FDA approves Juxtapid (lomitapide), a high-cholesterol treatment


Poduct is Aegerion Pharmaceuticals' first approved drug

Christmas came a day early this week for Aegerion Pharmaceuticals (Cambridge, MA), winning FDA approval for Juxtapid (lomitapide), a small-molecule treatment for homozygous familial hypercholesterolemia (HoFH), a rare disease. FDA granted Aegerion orphan-drug status in 2011; company documents indicate that there are several thousand potential patients for the condition, which is generally resistant to other cholesterol treatments, and currently requires patients to undergo apheresis (a type of dialysis) at an estimated cost of $150,000 per year. The once-a-day capsule is also expected by Aegerion to win approval in Europe this year.

Canaccord Genuity, a New York investment firm, issued a “buy” rating at the announcement, noting that company management expects to price the drug at $200,000-$300,000 per year. It also called the REMS (risk evaluation and mitigation strategies) requirement that FDA imposed as “benign.” Juxtapid comes with a boxed warning for hepatic toxicity (liver damage) in some patients. The REMS program will require physician and pharmacist certification, and for physicians’ participation in a training session and completion of a pre-authorization before treatment. Aegerion is also obliged to conduct three post-marketing trials, including developing long-term patient registry.

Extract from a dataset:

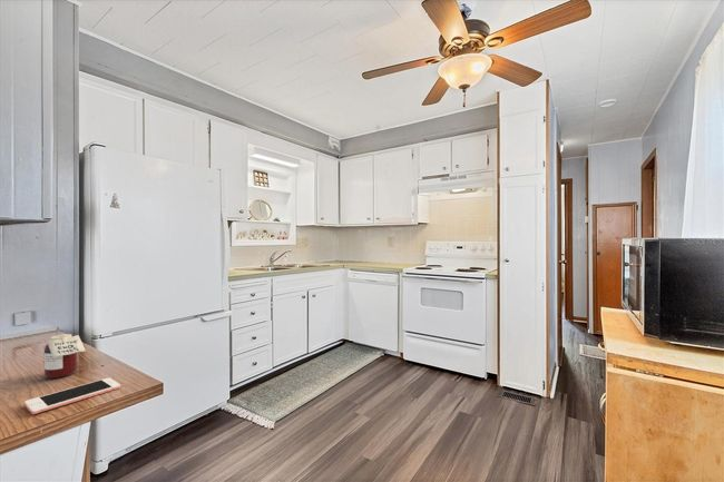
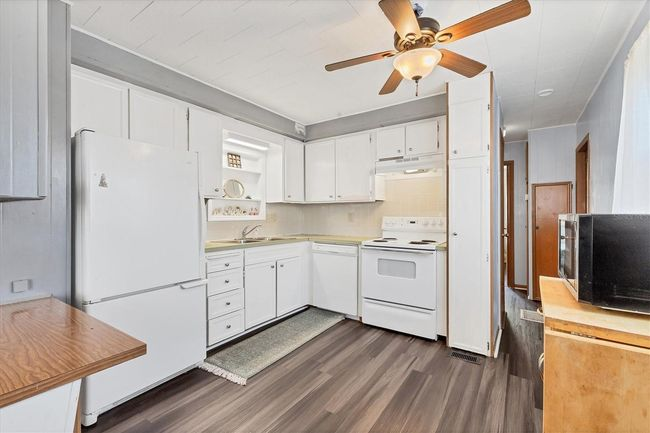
- jar [43,333,87,380]
- cell phone [23,377,121,415]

Lomitapide has had a long journey to commercialization. It was originally developed at Bristol Myers Squibb in the mid-1990s as a competitor to statins; BMS gave the rights to the drug to the University of Pennsylvania in 2003, and Aegerion acquired them in 2006. At least 23 Phase I-III trials have been performed. Aegerion itself went public in 2010; this is its first commercial product.